Manshu-in (曼殊院, Manshu-in), also known as the Manshuin Monzeki, is a Tendai monastery located near the Shugakuin Imperial Villa at Sakyō-ku, Ichijo-ji, Takenouchi-cho, in northeast Kyoto, Japan.

The monastery was founded by Dengyō Daishi in the 8th century. It was then located near Mount Hiei and known as Tobibo, but renamed Manshuin in 1108 or 1109. In the early Edo period the monastery moved to its current site. Today the monastery is notable both for its buildings and a fine garden – the gardens of the Manshu-in shoin are a nationally designated Place of Scenic Beauty.

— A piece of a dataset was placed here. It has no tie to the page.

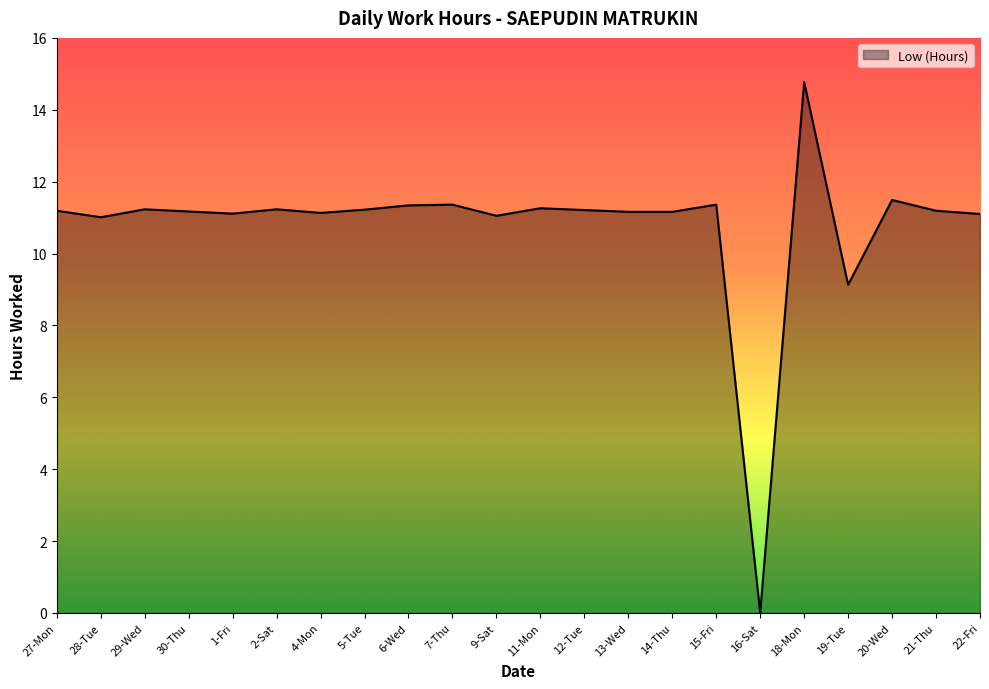

What is the ratio of the value at 12-Tue to the value at 14-Thu?

1.0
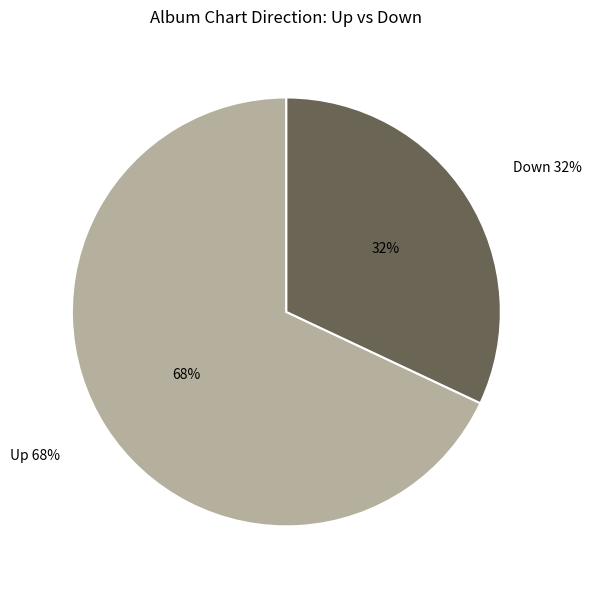

To the nearest percent, what is the difference between the largest and smallest slice percentages?

36%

The entry building contains a Tiger Room with images said to have been painted by Kanō Eitoku (1543–1590), Bamboo Room with Edo wood-block prints, and Peacock Room with pictures by Ganku (1749/56–1839). The main temple (Great Shoin) dates from the early Edo period, and is now listed as an Important Cultural Property. It contains a Waterfall Room with slides by Kanō Tan'yū (1602–1674), and Snowy Scenes Room with screen pictures by the same artist and shelves much like those in the Katsura Imperial Villa. The smaller hall (Small Shoin) is also an important culture property; it contains the Mount Fuji Room (pictures by Kanō Tanyū on the sliding doors); Twilight Room with royal throne and more paintings by Kano; and a tea room.

The major garden is in the Karesansui style, and now designated as an eminent scenery; it contains a notable Pinus pentaphylla tree, now about 400 years old, set within an "island" on a stream of white sand. The inner garden is quite small, and features a stone basin and old well.